沒錯,就是陳滿意淩晨四點起床烤的那一個蝴蝶酥中的其中半塊。
宴聽棠:“?”
陳滿意:“怎麼了棠棠?”
宴聽棠直覺不妙,但是她也說不出理由,她下意識地說:“我們換條路走吧。”
陳滿意:“可是這條路是去風車的最快途徑啊。”
宴聽棠伸出手扯了一下自己校服袖子:“我突然不想看風車了,我們去找郝澍玩吧。”
陳滿意小聲:“怎麼了?和我說實話。你一撒謊,就扯你的袖子。”
宴聽棠支支吾吾地說:“我沒撒謊……”
她不知道怎麼說,直覺讓她阻止陳滿意去向楚明遠所在的那個方向。
“沒撒謊?那我們趕緊走吧,郝澍金則他們估計已經在風車那裡等我們了。”陳滿意不過多追究,棠棠是個17歲小女生,有秘密很正常。
宴聽棠無可奈何地跟著陳滿意走向既定的方向。
楚明遠並沒有注意到他的後方來了人,他正在和一個高三的學姐肩並肩地向前走。
他的面前出現了一個垃圾桶。
他毫不猶豫地把手上的東西丟了進去。
楚明遠邊上的學姐淡淡地說:“走了這麼遠,總算找到垃圾桶了。”
楚明遠微笑著附和:“走遠點沒關系,不能隨地亂丟垃圾啊。”
“哪一家店的蝴蝶酥啊?”
“學妹送的。應該是自己清早烤好的吧。”
“這樣啊,有心了。是隻給你一個人的,還是大家都有的?”
“大家都有的。”楚明遠的語氣有種未曾被他自己察覺到的失落。
“給你濕紙巾,擦一下手吧。”
“謝謝。”
他的語氣就像白開水,而陳滿意的語氣就像眼淚。
兩個人走遠了之後,陳滿意掙脫抓著她的宴聽棠,不信邪得跑到垃圾桶前確認。
如假包換的半塊滿意牌蝴蝶酥,靜靜地躺在半桶垃圾上。
她問棠棠:“我的蝴蝶酥很難吃嗎。”
“好吃,我覺得好吃。可能他有糖尿病吃不了甜食。”宴聽棠手足無措地開始編理由。
宴聽棠的頭很痛,她的猜想成真了,四處張望的楚明遠真的在找尋垃圾桶。
“走了這麼久,只為了丟這半塊蝴蝶酥,他可真是辛苦了。”陳滿意有點哽咽,“他可以不吃啊,反正有的是人吃。”
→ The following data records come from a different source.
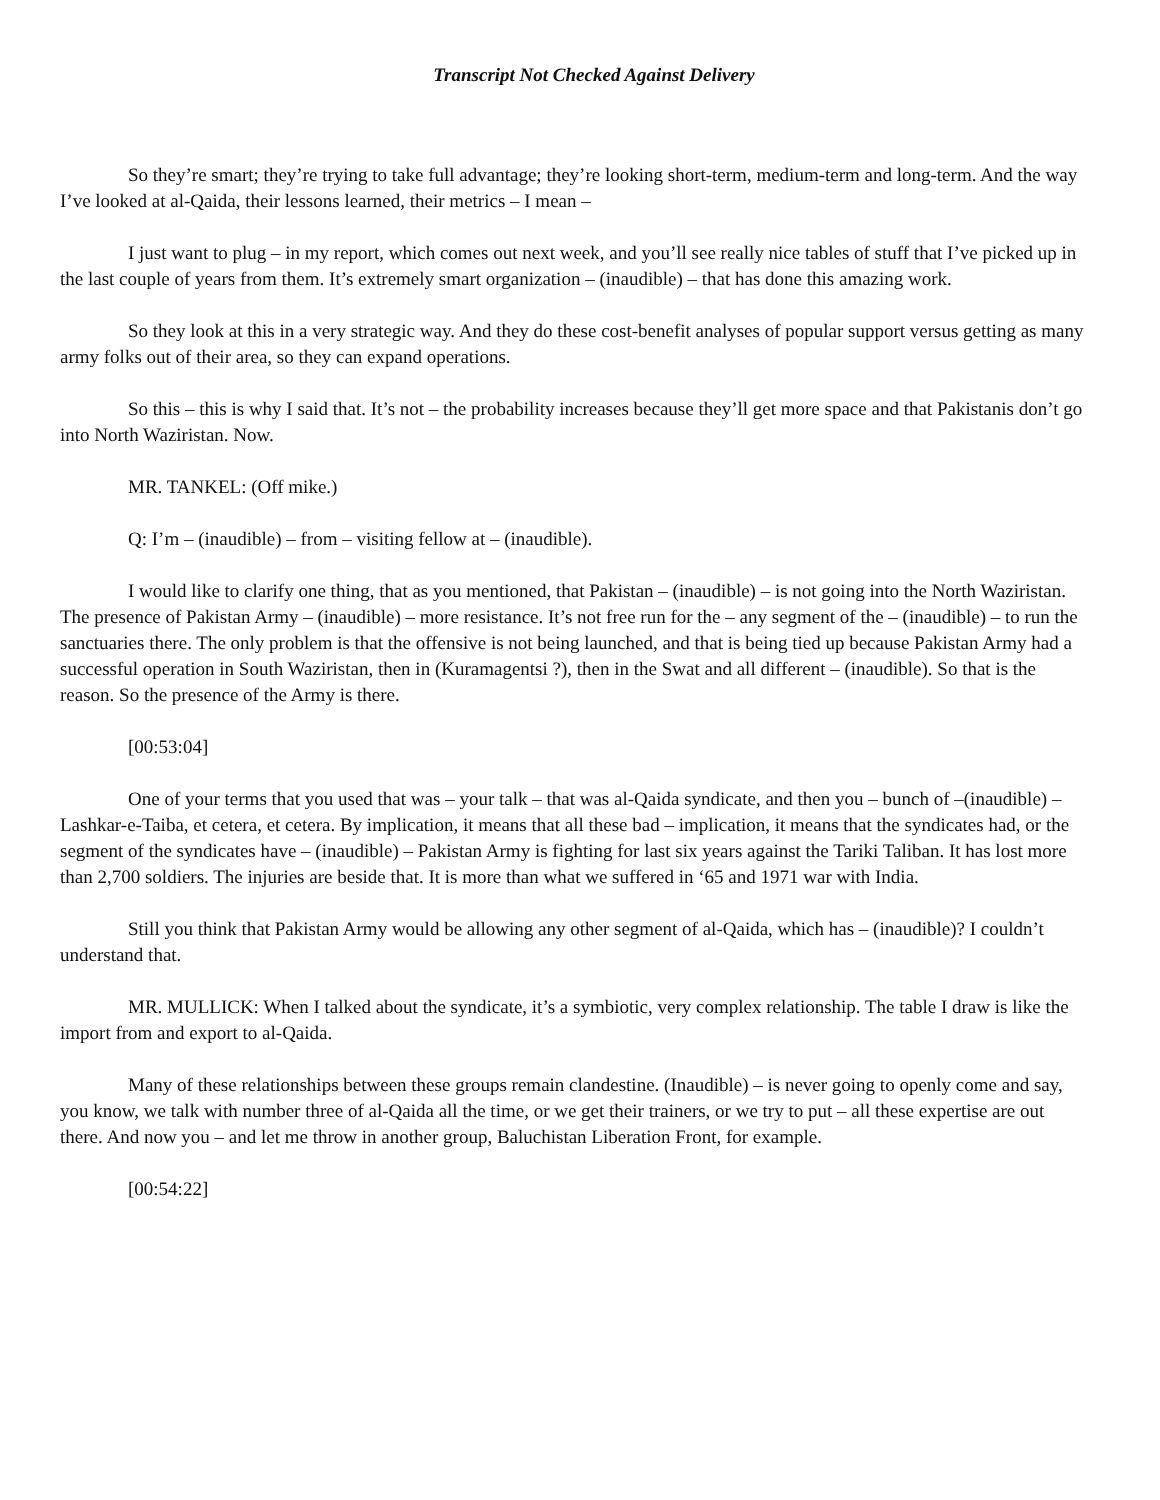Transcript Not Checked Against Delivery
So they’re smart; they’re trying to take full advantage; they’re looking short-term, medium-term and long-term. And the way I’ve looked at al-Qaida, their lessons learned, their metrics – I mean –
I just want to plug – in my report, which comes out next week, and you’ll see really nice tables of stuff that I’ve picked up in the last couple of years from them. It’s extremely smart organization – (inaudible) – that has done this amazing work.
So they look at this in a very strategic way. And they do these cost-benefit analyses of popular support versus getting as many army folks out of their area, so they can expand operations.
So this – this is why I said that. It’s not – the probability increases because they’ll get more space and that Pakistanis don’t go into North Waziristan. Now.
MR. TANKEL: (Off mike.)
Q: I’m – (inaudible) – from – visiting fellow at – (inaudible).
I would like to clarify one thing, that as you mentioned, that Pakistan – (inaudible) – is not going into the North Waziristan. The presence of Pakistan Army – (inaudible) – more resistance. It’s not free run for the – any segment of the – (inaudible) – to run the sanctuaries there. The only problem is that the offensive is not being launched, and that is being tied up because Pakistan Army had a successful operation in South Waziristan, then in (Kuramagentsi ?), then in the Swat and all different – (inaudible). So that is the reason. So the presence of the Army is there.
[00:53:04]
One of your terms that you used that was – your talk – that was al-Qaida syndicate, and then you – bunch of –(inaudible) – Lashkar-e-Taiba, et cetera, et cetera. By implication, it means that all these bad – implication, it means that the syndicates had, or the segment of the syndicates have – (inaudible) – Pakistan Army is fighting for last six years against the Tariki Taliban. It has lost more than 2,700 soldiers. The injuries are beside that. It is more than what we suffered in ‘65 and 1971 war with India.
Still you think that Pakistan Army would be allowing any other segment of al-Qaida, which has – (inaudible)? I couldn’t understand that.
MR. MULLICK: When I talked about the syndicate, it’s a symbiotic, very complex relationship. The table I draw is like the import from and export to al-Qaida.
Many of these relationships between these groups remain clandestine. (Inaudible) – is never going to openly come and say, you know, we talk with number three of al-Qaida all the time, or we get their trainers, or we try to put – all these expertise are out there. And now you – and let me throw in another group, Baluchistan Liberation Front, for example.
[00:54:22]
宴聽棠拍拍陳滿意的肩膀:“沒事沒事,我們走,去看風車。”
陳滿意覺得自己真的是自作多情了。他從來沒有給過她愛的訊號,她在他的眼裡就是千千萬萬的學妹中很平凡的一個。
就像那一盒蝴蝶酥中的其中一個。
陳滿意閉上眼,緩和了一下心情,再睜眼的時候對上宴聽棠關切的目光。
“我沒事了。走吧,我們去看風車。”
後來陳滿意再也沒提過這個事情,但是宴聽棠知道她很在意——就像插在她心中的一根荊棘。
宴聽棠怎麼推斷的呢?
因為自那以後,陳滿意還會烤一些瑪德琳,牛角可頌之類的小零食帶來給她吃,她吃得很香。
但是陳滿意她再也沒有烤過蝴蝶酥。